→ **EXPLORER LE CONTENU**
1. D'après l'extrait, sur quel document la connaissance du lecteur s'appuie-t-elle pour soutenir que le régime syrien est coupable ?
2. Extrayez telles quelles les lignes des enregistrements, depuis le début des enregistrements jusqu'à la ligne contenant « Source code », cette dernière comprise. Omettez les images dans votre réponse.

→ **EXTRAIT**
┄┄┄┄┄┄┄┄┄┄┄┄┄┄┄┄┄┄┄┄
Est-il vraiment utile de se défendre contre ceux qui n’ont que les mots « complotisme », « fake news » à la bouche ?

Auteur : Avic | Editeur : Walt | Mardi, 09 Mai 2017 - 16h47

Nous avons reçu récemment un message d’un de nos lecteurs qui, comme beaucoup de lecteurs de sites alternatifs, se retrouve souvent « agressé » par des gens dits « normaux ». Plutôt que de répondre à ce lecteur, j’ai préféré faire un article sur le sujet. Voici le message en question :

« Mon intérêt pour les médias « alternatifs » est assez récent. Plus je m’informe et plus la méfiance vis-à-vis des médias mainstream grandit. Je vous remercie au passage pour la qualité de votre travail. Le problème réside dans le fait qu’au cours de discussions géopolitiques avec des amis, j’en suis arrivé au point où j’ai des difficultés à étayer mes propos dans la mesure où mes sources ne sont pas « officielles » et s’inscrivent contre la doxa.

Prenons pour exemple l’attaque chimique du 4 avril. Les doutes concernant l’auteur de l’attaque sont toujours présents me concernant mais une connaissance persiste en me disant que le régime syrien est coupable. Elle s’appuie depuis la semaine dernière sur le rapport gouvernemental divulgué par Ayrault.

Mêmes si la conclusion de ce rapport ne confirme pas à 100% la culpabilité de Bachar, il oriente fortement notre avis vers cette option. J’aimerais de ce fait lui montrer les articles qui se trouvent sur votre page et celles d’autres medias mais vous êtes référencé comme étant « complotistes » « alternatifs », « fake news » etc.

Ce qui est très difficile à faire comprendre à quelqu’un qui ne jure que par l’OTAN, l’ONU etc. ces organismes internationaux dignes de foi et totalement impartiaux… Le site Airways me permettrait d’ouvrir les yeux des mes interlocuteurs concernant la réalité des actions occidentales au Moyen-Orient par exemple mais il serait discrédité en un rien de temps parce que « non officiel ». Ma question est la suivante: comment donner une légitimité aux positions que vous défendez si à chaque fois que j’expose mon opinion, on m’oppose un article de Libération, Le Monde & Cie ?! Merci d’avance. »

***

Il semble que ce problème est partagé par tous ceux qui veulent en savoir plus sur les évènements et cherchent à en comprendre les tenants et les aboutissants.
┄┄┄┄┄┄┄┄┄┄┄┄┄┄┄┄┄┄┄┄
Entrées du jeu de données

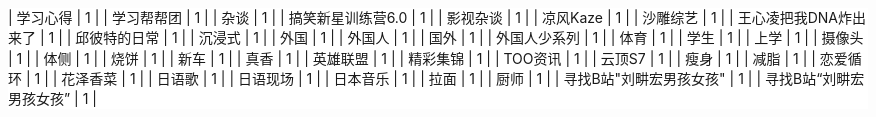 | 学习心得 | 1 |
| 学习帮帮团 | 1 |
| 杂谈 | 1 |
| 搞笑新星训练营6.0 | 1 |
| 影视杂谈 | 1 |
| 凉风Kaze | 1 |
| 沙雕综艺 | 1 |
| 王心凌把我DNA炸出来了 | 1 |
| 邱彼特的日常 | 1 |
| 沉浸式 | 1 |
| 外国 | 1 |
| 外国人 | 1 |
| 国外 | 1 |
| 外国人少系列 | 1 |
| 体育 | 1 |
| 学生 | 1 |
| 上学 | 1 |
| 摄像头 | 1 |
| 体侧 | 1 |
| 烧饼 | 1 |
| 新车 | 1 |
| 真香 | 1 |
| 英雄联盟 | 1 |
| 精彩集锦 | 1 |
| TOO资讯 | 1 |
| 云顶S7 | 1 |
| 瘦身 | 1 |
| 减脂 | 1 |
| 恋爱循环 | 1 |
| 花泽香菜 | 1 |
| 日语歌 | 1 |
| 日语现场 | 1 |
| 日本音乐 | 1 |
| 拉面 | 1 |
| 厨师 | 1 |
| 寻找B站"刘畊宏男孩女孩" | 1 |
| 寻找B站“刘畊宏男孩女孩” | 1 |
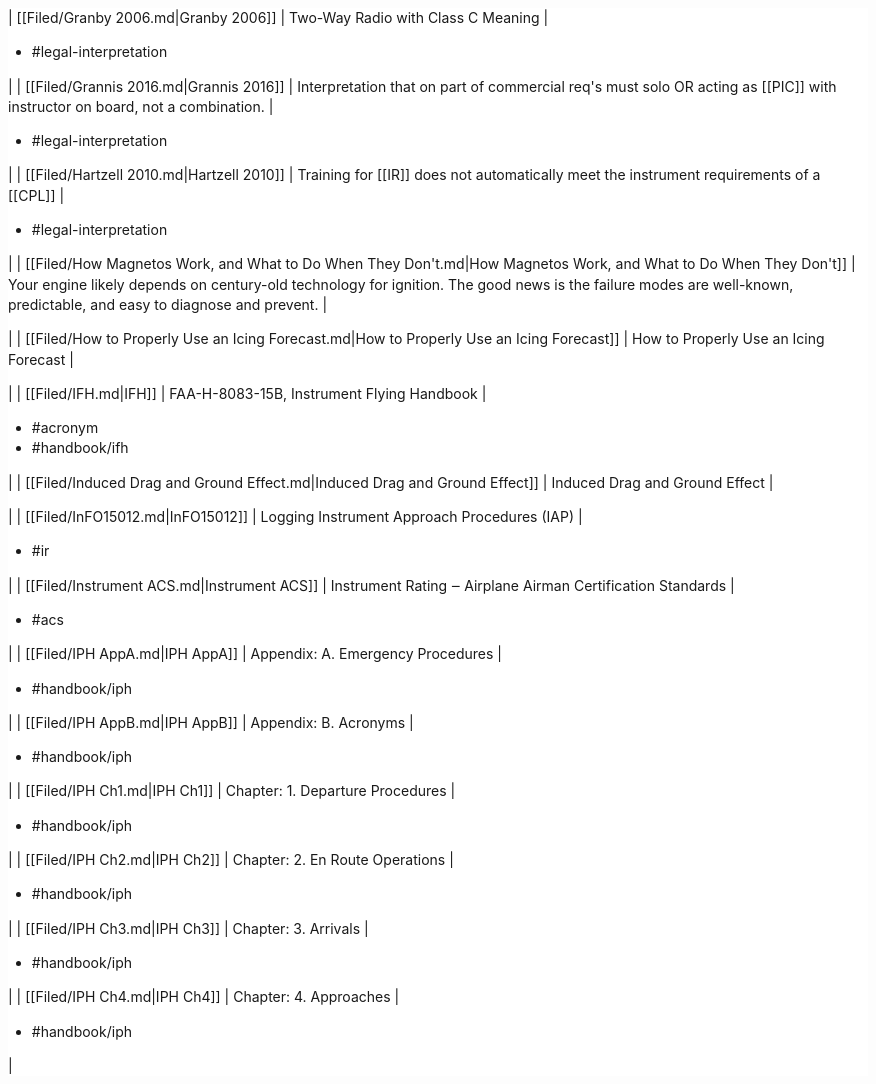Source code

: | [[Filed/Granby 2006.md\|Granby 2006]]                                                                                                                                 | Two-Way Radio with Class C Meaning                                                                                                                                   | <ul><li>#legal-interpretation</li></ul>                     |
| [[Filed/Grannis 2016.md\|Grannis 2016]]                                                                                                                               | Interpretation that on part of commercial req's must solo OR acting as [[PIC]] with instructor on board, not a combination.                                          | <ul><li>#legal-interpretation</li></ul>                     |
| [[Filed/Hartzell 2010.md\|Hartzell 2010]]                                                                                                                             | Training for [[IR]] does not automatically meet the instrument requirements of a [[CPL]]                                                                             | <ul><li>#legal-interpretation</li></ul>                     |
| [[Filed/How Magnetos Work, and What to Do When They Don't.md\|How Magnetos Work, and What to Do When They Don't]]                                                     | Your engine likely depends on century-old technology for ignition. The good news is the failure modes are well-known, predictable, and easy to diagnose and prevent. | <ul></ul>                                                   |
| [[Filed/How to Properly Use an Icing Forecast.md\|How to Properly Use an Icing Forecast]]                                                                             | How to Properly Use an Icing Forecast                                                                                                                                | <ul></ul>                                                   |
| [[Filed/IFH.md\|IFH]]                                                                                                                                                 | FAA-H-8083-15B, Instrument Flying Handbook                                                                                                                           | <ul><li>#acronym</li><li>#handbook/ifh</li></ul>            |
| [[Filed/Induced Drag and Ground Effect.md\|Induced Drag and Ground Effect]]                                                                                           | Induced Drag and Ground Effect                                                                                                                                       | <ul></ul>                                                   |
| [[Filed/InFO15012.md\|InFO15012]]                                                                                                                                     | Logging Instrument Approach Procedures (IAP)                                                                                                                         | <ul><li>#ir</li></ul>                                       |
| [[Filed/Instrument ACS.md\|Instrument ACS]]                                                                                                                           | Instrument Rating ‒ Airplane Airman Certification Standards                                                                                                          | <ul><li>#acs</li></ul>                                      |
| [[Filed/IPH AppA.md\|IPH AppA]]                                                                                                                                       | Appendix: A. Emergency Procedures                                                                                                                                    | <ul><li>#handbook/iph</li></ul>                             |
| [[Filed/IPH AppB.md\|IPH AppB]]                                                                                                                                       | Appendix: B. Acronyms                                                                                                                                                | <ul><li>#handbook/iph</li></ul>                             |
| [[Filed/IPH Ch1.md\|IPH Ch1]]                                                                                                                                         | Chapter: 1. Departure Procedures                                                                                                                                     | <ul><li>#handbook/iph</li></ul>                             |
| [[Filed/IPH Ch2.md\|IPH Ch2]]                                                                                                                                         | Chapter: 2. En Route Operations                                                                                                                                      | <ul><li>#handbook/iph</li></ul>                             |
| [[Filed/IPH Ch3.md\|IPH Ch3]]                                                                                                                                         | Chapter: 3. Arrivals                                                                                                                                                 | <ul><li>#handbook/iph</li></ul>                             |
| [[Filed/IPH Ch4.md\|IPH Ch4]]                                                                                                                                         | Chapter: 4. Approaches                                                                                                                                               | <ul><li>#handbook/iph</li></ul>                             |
┄┄┄┄┄┄┄┄┄┄┄┄┄┄┄┄┄┄┄┄
→ **RÉPONSES FOURNIES**
1. Elle s'appuie sur le rapport gouvernemental divulgué par Ayrault.

2.
 | 学习心得 | 1 |
| 学习帮帮团 | 1 |
| 杂谈 | 1 |
| 搞笑新星训练营6.0 | 1 |
| 影视杂谈 | 1 |
| 凉风Kaze | 1 |
| 沙雕综艺 | 1 |
| 王心凌把我DNA炸出来了 | 1 |
| 邱彼特的日常 | 1 |
| 沉浸式 | 1 |
| 外国 | 1 |
| 外国人 | 1 |
| 国外 | 1 |
| 外国人少系列 | 1 |
| 体育 | 1 |
| 学生 | 1 |
| 上学 | 1 |
| 摄像头 | 1 |
| 体侧 | 1 |
| 烧饼 | 1 |
| 新车 | 1 |
| 真香 | 1 |
| 英雄联盟 | 1 |
| 精彩集锦 | 1 |
| TOO资讯 | 1 |
| 云顶S7 | 1 |
| 瘦身 | 1 |
| 减脂 | 1 |
| 恋爱循环 | 1 |
| 花泽香菜 | 1 |
| 日语歌 | 1 |
| 日语现场 | 1 |
| 日本音乐 | 1 |
| 拉面 | 1 |
| 厨师 | 1 |
| 寻找B站"刘畊宏男孩女孩" | 1 |
| 寻找B站“刘畊宏男孩女孩” | 1 |
Source code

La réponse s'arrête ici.